──────── PROVIDED RECORDS ────────
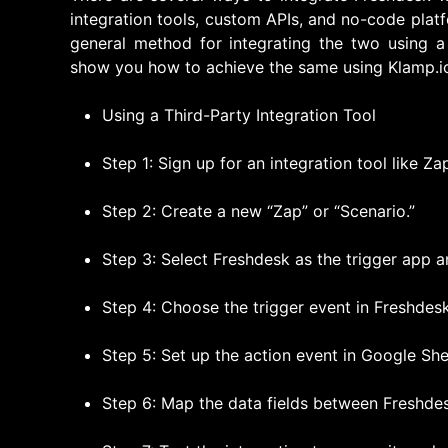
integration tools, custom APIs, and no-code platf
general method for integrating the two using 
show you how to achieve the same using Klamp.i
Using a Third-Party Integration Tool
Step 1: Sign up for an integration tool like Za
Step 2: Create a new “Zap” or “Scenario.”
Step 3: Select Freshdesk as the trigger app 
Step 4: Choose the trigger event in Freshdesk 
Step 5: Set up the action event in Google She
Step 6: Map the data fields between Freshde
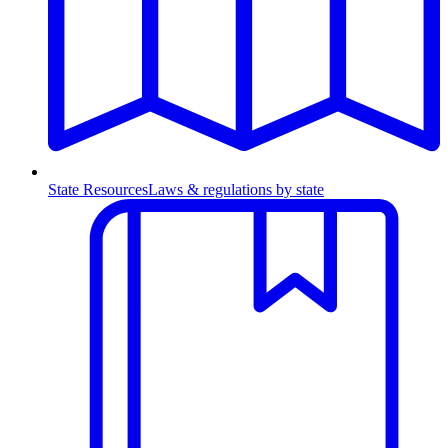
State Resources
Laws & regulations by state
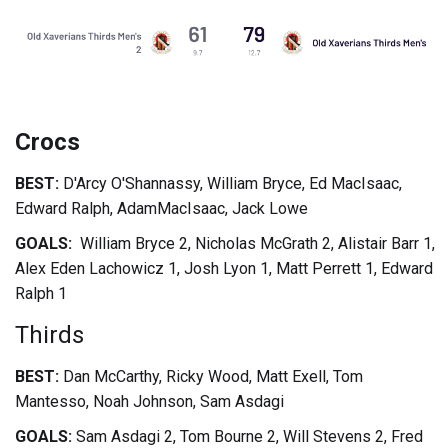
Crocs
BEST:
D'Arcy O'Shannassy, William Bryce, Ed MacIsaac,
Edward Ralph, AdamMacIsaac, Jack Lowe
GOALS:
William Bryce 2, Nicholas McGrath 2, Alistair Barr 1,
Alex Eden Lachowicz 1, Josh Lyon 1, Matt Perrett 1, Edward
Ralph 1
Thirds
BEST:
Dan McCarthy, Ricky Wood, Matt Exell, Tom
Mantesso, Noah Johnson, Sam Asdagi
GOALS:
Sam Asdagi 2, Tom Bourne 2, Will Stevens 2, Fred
────────
──────── PROVIDED RECORDS ────────
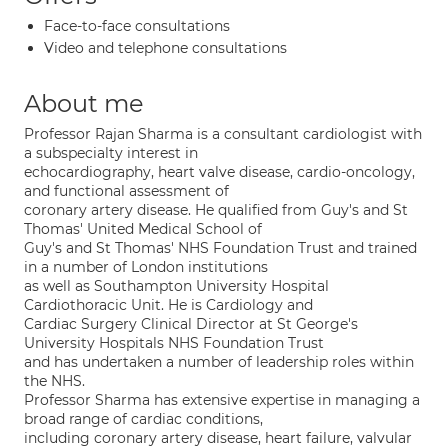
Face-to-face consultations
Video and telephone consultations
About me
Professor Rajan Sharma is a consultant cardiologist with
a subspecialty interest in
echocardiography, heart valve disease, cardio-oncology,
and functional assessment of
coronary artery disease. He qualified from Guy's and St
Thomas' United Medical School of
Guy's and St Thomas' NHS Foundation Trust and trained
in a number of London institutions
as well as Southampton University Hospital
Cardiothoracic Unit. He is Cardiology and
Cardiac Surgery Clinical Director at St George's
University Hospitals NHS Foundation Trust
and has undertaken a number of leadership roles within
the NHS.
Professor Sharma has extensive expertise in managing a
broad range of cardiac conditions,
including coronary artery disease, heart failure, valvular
────────
#### WHAT IS BEING ASKED:
Print again the lines of the entries above that fall between the line holding "integration tools, custom" and the line holding "Step 5: Set up the action event in Google She", inclusive, exactly as they stand.

#### RESPONSE BELOW:
integration tools, custom APIs, and no-code platf
general method for integrating the two using 
show you how to achieve the same using Klamp.i
Using a Third-Party Integration Tool
Step 1: Sign up for an integration tool like Za
Step 2: Create a new “Zap” or “Scenario.”
Step 3: Select Freshdesk as the trigger app 
Step 4: Choose the trigger event in Freshdesk 
Step 5: Set up the action event in Google She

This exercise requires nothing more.